A idade não é um posto, e agora, pelo que me dizem, nem na tropa.
Quem tem qualidade só tem é de ser posto a mostrar todos os seus predicados, seja em que atividade for e, como é fácil de perceber, o futebol não é nenhuma exceção, bem pelo contrário.
Vamos aos factos!
O FC Porto, o atual líder do campeonato, tem utilizado com regularidade e enorme sucesso uma série de jogadores sub 21.
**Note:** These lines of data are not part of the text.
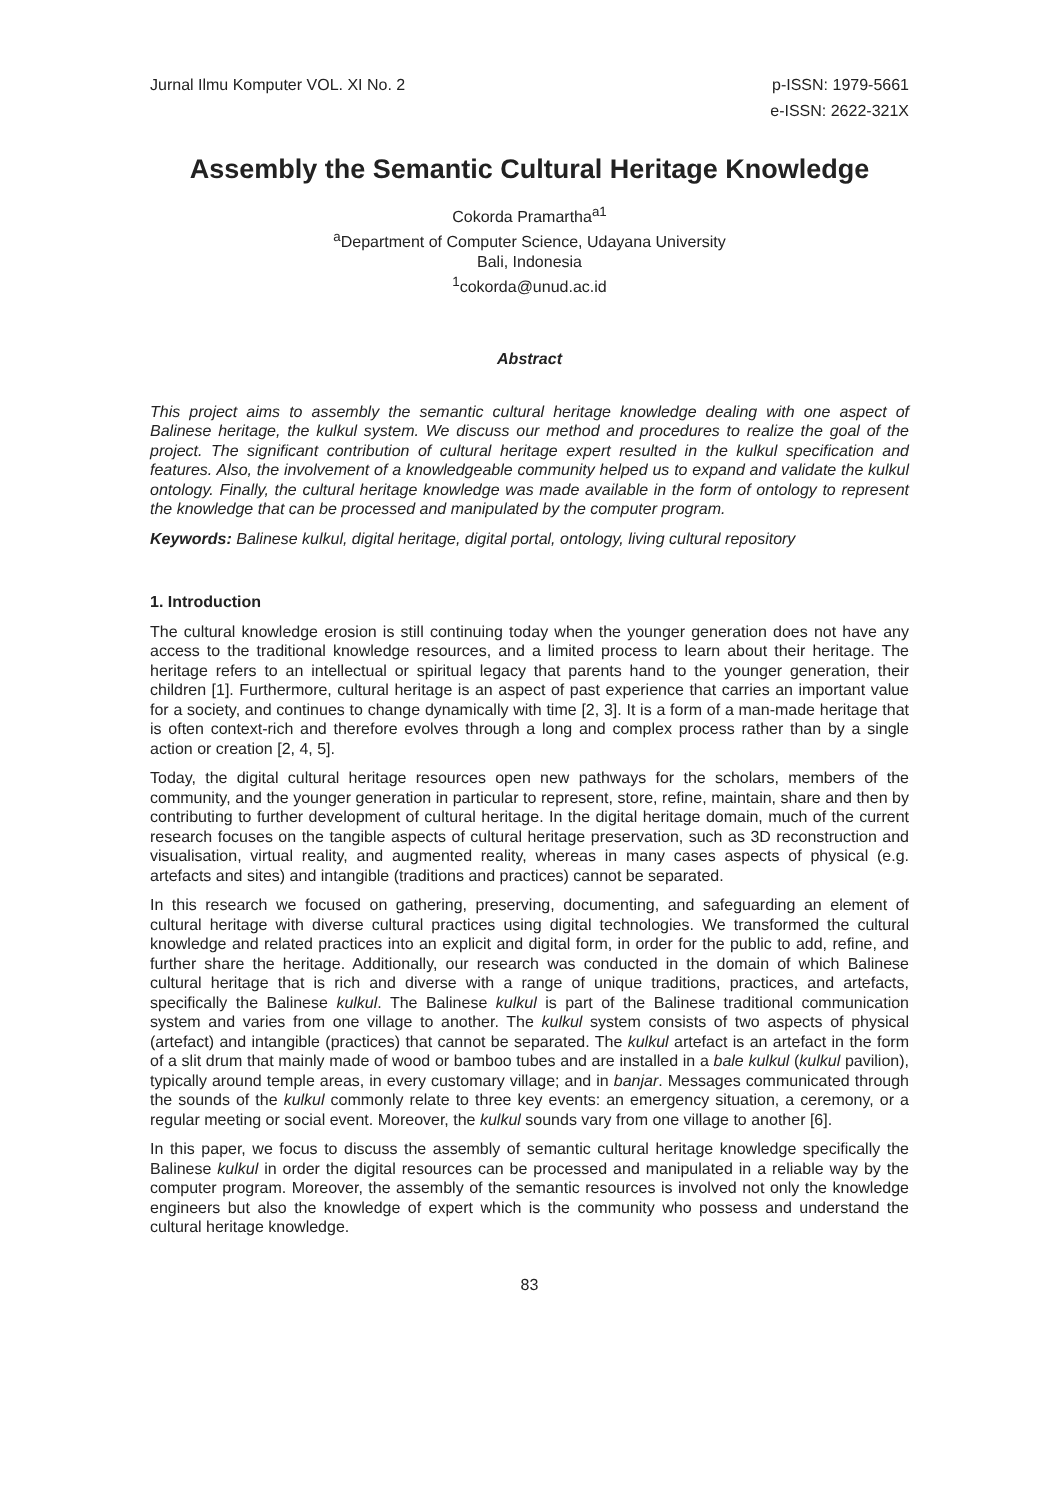Jurnal Ilmu Komputer VOL. XI No. 2
p-ISSN: 1979-5661
e-ISSN: 2622-321X
Assembly the Semantic Cultural Heritage Knowledge
Cokorda Pramartha<sup>a1</sup>
<sup>a</sup> Department of Computer Science, Udayana University
Bali, Indonesia
<sup>1</sup> cokorda@unud.ac.id
Abstract
This project aims to assembly the semantic cultural heritage knowledge dealing with one aspect of Balinese heritage, the kulkul system. We discuss our method and procedures to realize the goal of the project. The significant contribution of cultural heritage expert resulted in the kulkul specification and features. Also, the involvement of a knowledgeable community helped us to expand and validate the kulkul ontology. Finally, the cultural heritage knowledge was made available in the form of ontology to represent the knowledge that can be processed and manipulated by the computer program.
Keywords: Balinese kulkul, digital heritage, digital portal, ontology, living cultural repository
1. Introduction
The cultural knowledge erosion is still continuing today when the younger generation does not have any access to the traditional knowledge resources, and a limited process to learn about their heritage. The heritage refers to an intellectual or spiritual legacy that parents hand to the younger generation, their children [1]. Furthermore, cultural heritage is an aspect of past experience that carries an important value for a society, and continues to change dynamically with time [2, 3]. It is a form of a man-made heritage that is often context-rich and therefore evolves through a long and complex process rather than by a single action or creation [2, 4, 5].
Today, the digital cultural heritage resources open new pathways for the scholars, members of the community, and the younger generation in particular to represent, store, refine, maintain, share and then by contributing to further development of cultural heritage. In the digital heritage domain, much of the current research focuses on the tangible aspects of cultural heritage preservation, such as 3D reconstruction and visualisation, virtual reality, and augmented reality, whereas in many cases aspects of physical (e.g. artefacts and sites) and intangible (traditions and practices) cannot be separated.
In this research we focused on gathering, preserving, documenting, and safeguarding an element of cultural heritage with diverse cultural practices using digital technologies. We transformed the cultural knowledge and related practices into an explicit and digital form, in order for the public to add, refine, and further share the heritage. Additionally, our research was conducted in the domain of which Balinese cultural heritage that is rich and diverse with a range of unique traditions, practices, and artefacts, specifically the Balinese kulkul. The Balinese kulkul is part of the Balinese traditional communication system and varies from one village to another. The kulkul system consists of two aspects of physical (artefact) and intangible (practices) that cannot be separated. The kulkul artefact is an artefact in the form of a slit drum that mainly made of wood or bamboo tubes and are installed in a bale kulkul (kulkul pavilion), typically around temple areas, in every customary village; and in banjar. Messages communicated through the sounds of the kulkul commonly relate to three key events: an emergency situation, a ceremony, or a regular meeting or social event. Moreover, the kulkul sounds vary from one village to another [6].
In this paper, we focus to discuss the assembly of semantic cultural heritage knowledge specifically the Balinese kulkul in order the digital resources can be processed and manipulated in a reliable way by the computer program. Moreover, the assembly of the semantic resources is involved not only the knowledge engineers but also the knowledge of expert which is the community who possess and understand the cultural heritage knowledge.
83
Aliás, aquele que tem mais jogos realizados, nesta temporada, com a camisola azul e branca é o dinamarquês Victor Froholdt que com vinte anos de idade, feitos a 25 de fevereiro, já fez 41 jogos pelos dragões, tendo marcado seis golos.
Se a isto lhe juntarmos os desafios feitos pela seleção vai a caminho dos 50 jogos, com mais de três mil e seiscentos minutos de utilização. Uma brutalidade!
Nos dragões esta lista não se fica por aqui: Rodrigo Mora, 18 anos, participou em 36 jogos e marcou 5 golos. Wiliam Gomes, 20 anos, fez 38 jogos e marcou 12 golos. Há ainda Martim Fernandes, 20 anos que apesar das lesões, já leva 29 jogos e um golo marcado e também o recém-chegado Pietuszewski, de apenas 17 anos, chega à maioridade a 20 de maio e que já fez 10 jogos e marcou 3 golos. Isto sem esquecer o espanhol Samu, de 21 anos de idade e que está lesionado, sendo ainda o melhor marcador da equipa com 20 golos.
Parece-me que no FC Porto há uma aposta consistente na juventude, seja ela originária, ou não, das camadas jovens.
No Sporting, a formação é a sua marca de água. Os jogadores sub 21 continuam a dar certo. Geovany Quenda, 18 anos de idade, já contratado pelo Chelsea, mas ainda em Alvalade por empréstimo, é, talvez, o rosto principal desta política. Apesar da lesão que o afastou dos relvados desde 5 de dezembro, tem 22 jogos realizados e 5 golos marcados. O espanhol Fresneda, 21 anos, é um dos mais utilizados da temporada, já fez 37 jogos e marcou 1 golo. Há também Luís Guilherme, 20 anos, contratado no mercado de janeiro e que tem 12 jogos e um golo marcado. Por fim temos João Simões, 19 anos e que já leva 29 jogos realizados e um golo marcado.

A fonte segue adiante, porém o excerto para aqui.